=== Section Start ===

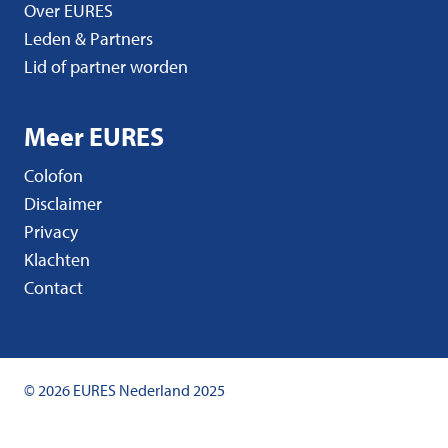
Over EURES
Leden & Partners
Lid of partner worden
Meer EURES
Colofon
Disclaimer
Privacy
Klachten
Contact
© 2026 EURES Nederland 2025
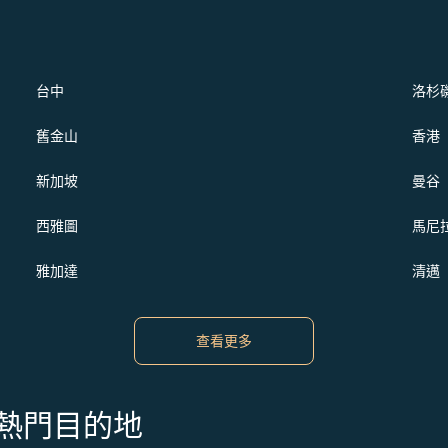
台中
洛杉
舊金山
香港
新加坡
曼谷
西雅圖
馬尼
雅加達
清邁
查看更多
s 的熱門目的地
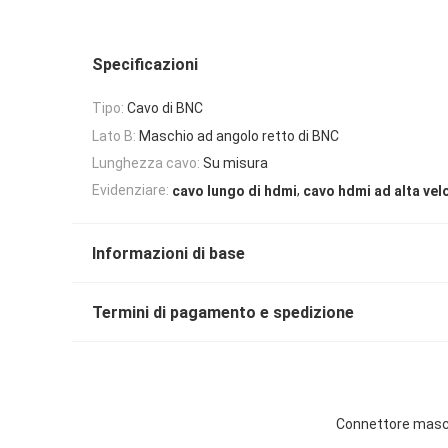
Specificazioni
Tipo:
Cavo di BNC
Lato B:
Maschio ad angolo retto di BNC
Lunghezza cavo:
Su misura
,
Evidenziare:
cavo lungo di hdmi
cavo hdmi ad alta vel
Informazioni di base
Termini di pagamento e spedizione
Connettore masch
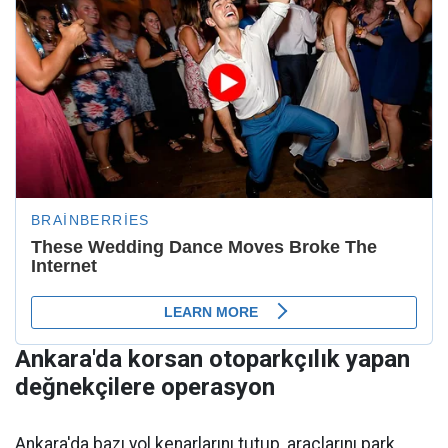
Ankara'da korsan otoparkçılık yapan
değnekçilere operasyon
Ankara'da bazı yol kenarlarını tutup, araçlarını park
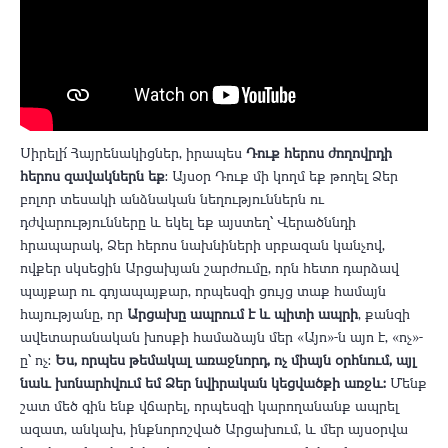
Սիրելի՛ Հայրենակիցներ, իրապես
Դուք հերոս ժողովրդի
հերոս զավակներն եք
: Այսօր Դուք մի կողմ եք թողել Ձեր
բոլոր տեսակի անձնական նեղություններն ու
դժվարությունները և եկել եք այստեղ՝ Վերածննդի
հրապարակ, Ձեր հերոս նախնիների սրբազան կանչով,
ովքեր սկսեցին Արցախյան շարժումը, որն հետո դարձավ
պայքար ու գոյապայքար, որպեսզի ցույց տաք համայն
հայությանը, որ
Արցախը ապրում է և պիտի ապրի
, քանզի
ավետարանական խոսքի համաձայն մեր «Այո»-ն այո է, «ոչ»-
ը՝ ոչ:
Ես, որպես թեմակալ առաջնորդ, ոչ միայն օրհնում, այլ
նաև խոնարհվում եմ Ձեր նվիրական կեցվածքի առջև:
Մենք
շատ մեծ գին ենք վճարել, որպեսզի կարողանանք ապրել
ազատ, անկախ, ինքնորոշված Արցախում, և մեր այսօրվա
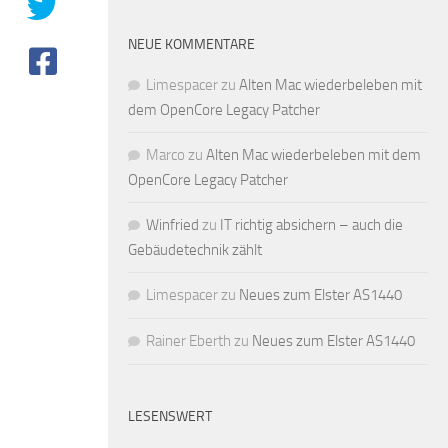
NEUE KOMMENTARE
Limespacer
zu
Alten Mac wiederbeleben mit
dem OpenCore Legacy Patcher
Marco
zu
Alten Mac wiederbeleben mit dem
OpenCore Legacy Patcher
Winfried
zu
IT richtig absichern – auch die
Gebäudetechnik zählt
Limespacer
zu
Neues zum Elster AS1440
Rainer Eberth
zu
Neues zum Elster AS1440
LESENSWERT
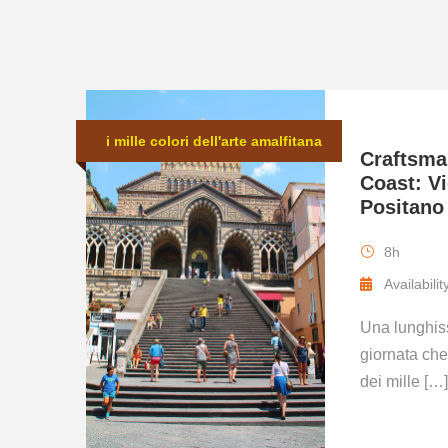
i mille colori dell'arte amalfitana
Craftsma
Coast: Vi
Positano
8h
Availabili
Una lunghis
giornata che
dei mille […]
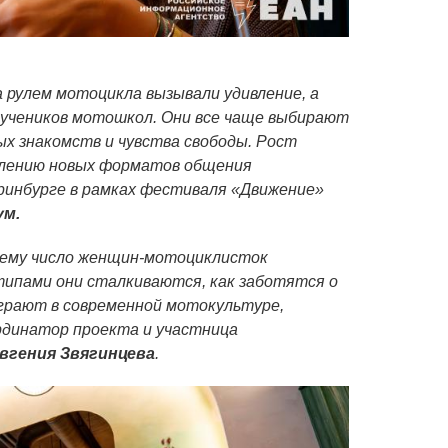
 рулем мотоцикла вызывали удивление, а
 учеников мотошкол. Они все чаще выбирают
ых знакомств и чувства свободы. Рост
влению новых форматов общения
ринбурге в рамках фестиваля «Движение»
ум.
очему число женщин-мотоциклисток
типами они сталкиваются, как заботятся о
играют в современной мотокультуре,
рдинатор проекта и участница
вгения Звягинцева
.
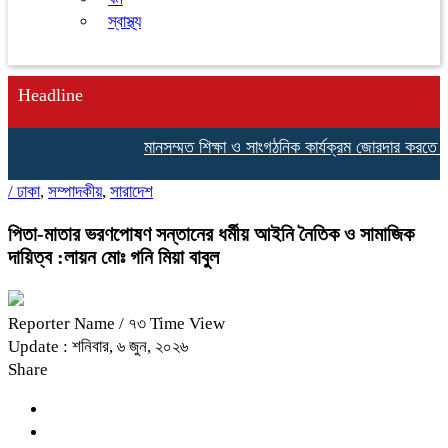
স্বাস্থ্য
Headline
মানসম্মত শিক্ষা ও সাংগঠনিক কার্যক্রম জোরদার করতে শ্রীপুরে শ
/
ঢাকা
,
সম্পাদকীয়
,
সারাদেশ
পিতা-মাতার ভরণপোষণ সন্তানের ধর্মীয় আইনি নৈতিক ও সামাজিক
দায়িত্ব :লায়ন মোঃ গনি মিয়া বাবুল
Reporter Name
/ ৭৩ Time View
Update : শনিবার, ৬ জুন, ২০২৬
Share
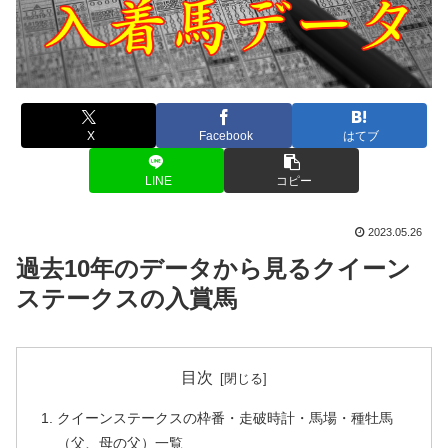
X
Facebook
はてブ
LINE
コピー
2023.05.26
過去10年のデータから見るクイーン
ステークスの入賞馬
目次
クイーンステークスの枠番・走破時計・馬場・種牡馬
（父、母の父）一覧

=== Section End ===

▸ What you have to do
The result is an exact copy of the lines from the one holding "মানসম্মত শিক্ষা ও" through the final line of the data above, both ends included, minus the pictures.

▸ Your solution
মানসম্মত শিক্ষা ও সাংগঠনিক কার্যক্রম জোরদার করতে শ্রীপুরে শ
/
ঢাকা
,
সম্পাদকীয়
,
সারাদেশ
পিতা-মাতার ভরণপোষণ সন্তানের ধর্মীয় আইনি নৈতিক ও সামাজিক
দায়িত্ব :লায়ন মোঃ গনি মিয়া বাবুল
Reporter Name
/ ৭৩ Time View
Update : শনিবার, ৬ জুন, ২০২৬
Share
X
Facebook
はてブ
LINE
コピー
2023.05.26
過去10年のデータから見るクイーン
ステークスの入賞馬
目次
クイーンステークスの枠番・走破時計・馬場・種牡馬
（父、母の父）一覧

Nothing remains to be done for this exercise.